• **Your instructions**
Starting at the line with "Megrendelem" and continuing through the last of the lines, swap "STRIOSCOPIE" for "STROBOSCOPIE" and write out only those lines with nothing else changed. Omit the pictures.
========================================
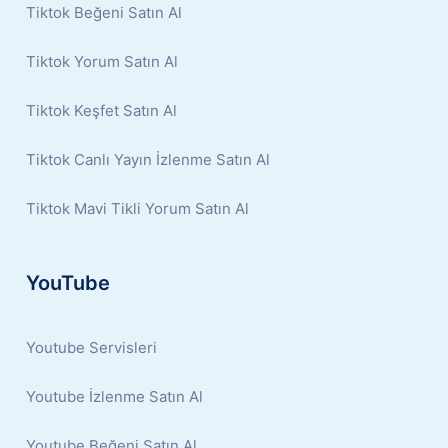
Tiktok Beğeni Satın Al
Tiktok Yorum Satın Al
Tiktok Keşfet Satın Al
Tiktok Canlı Yayın İzlenme Satın Al
Tiktok Mavi Tikli Yorum Satın Al
YouTube
Youtube Servisleri
Youtube İzlenme Satın Al
Youtube Beğeni Satın Al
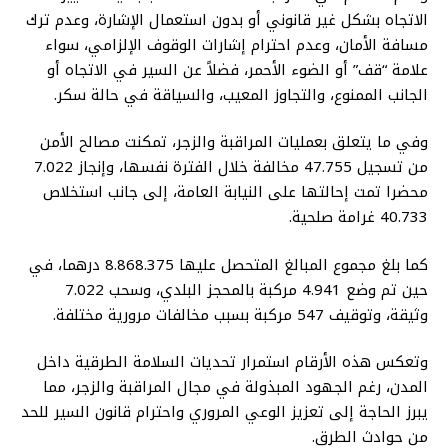
الاتجاه بشكل غير قانوني أو بدون استعمال الإشارة، وعدم ترك
مسافة الأمان، وعدم احترام إشارات الوقوف الإلزامي، سواء
علامة “قف” أو الضوء الأحمر، فضلاً عن السير في الاتجاه أو
الجانب الممنوع، والتجاوز المعيب، والسياقة في حالة سكر.
وفي ما يتعلق بعمليات المراقبة والزجر، تمكنت مصالح الأمن
من تسجيل 47.755 مخالفة خلال الفترة نفسها، وإنجاز 7.022
محضرا تمت إحالتها على النيابة العامة، إلى جانب استخلاص
40.733 غرامة صلحية.
كما بلغ مجموع المبالغ المتحصل عليها 8.868.375 درهما، في
حين تم وضع 4.941 مركبة بالمحجز البلدي، وسحب 7.022
وثيقة، وتوقيف 547 مركبة بسبب مخالفات مرورية مختلفة.
وتعكس هذه الأرقام استمرار تحديات السلامة الطرقية داخل
المدن، رغم الجهود المبذولة في مجال المراقبة والزجر، مما
يبرز الحاجة إلى تعزيز الوعي المروري واحترام قانون السير للحد
من حوادث الطرق.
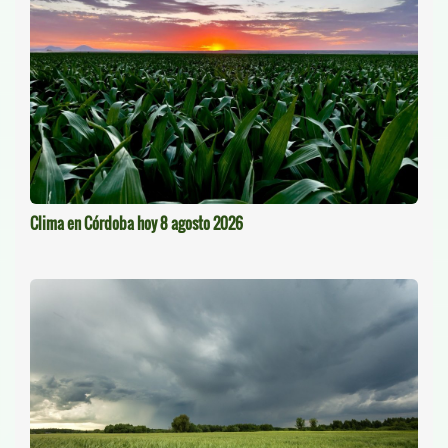
Clima en Córdoba hoy 8 agosto 2026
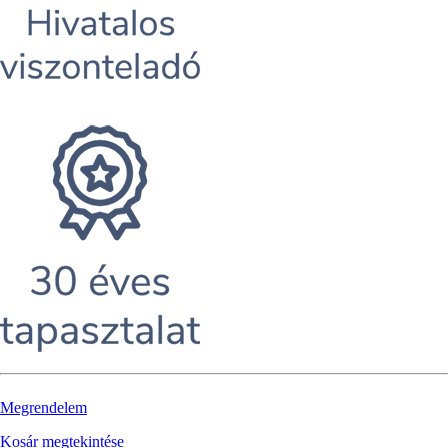
Megrendelem
Kosár megtekintése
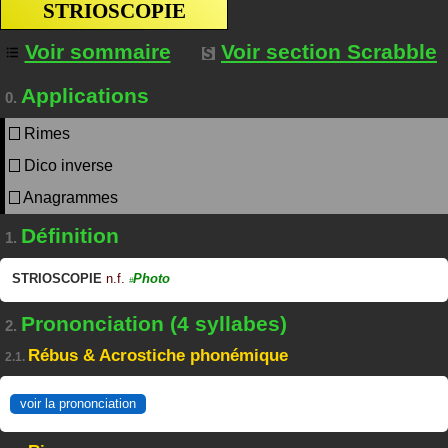
STRIOSCOPIE
Voir sommaire
Voir section Scrabble
Applications
0.
Rimes
Dico inverse
Anagrammes
Définition
1.
STRIOSCOPIE
n.f.
Photo
#
Prononciation (4 syllabes)
2.
Rébus & Acrostiche phonémique
2.1.
voir la prononciation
========================================
• **Result**
Megrendelem
Kosár megtekintése
STROBOSCOPIE
Voir sommaire
Voir section Scrabble
Applications
0.
Rimes
Dico inverse
Anagrammes
Définition
1.
STROBOSCOPIE
n.f.
Photo
#
Prononciation (4 syllabes)
2.
Rébus & Acrostiche phonémique
2.1.
voir la prononciation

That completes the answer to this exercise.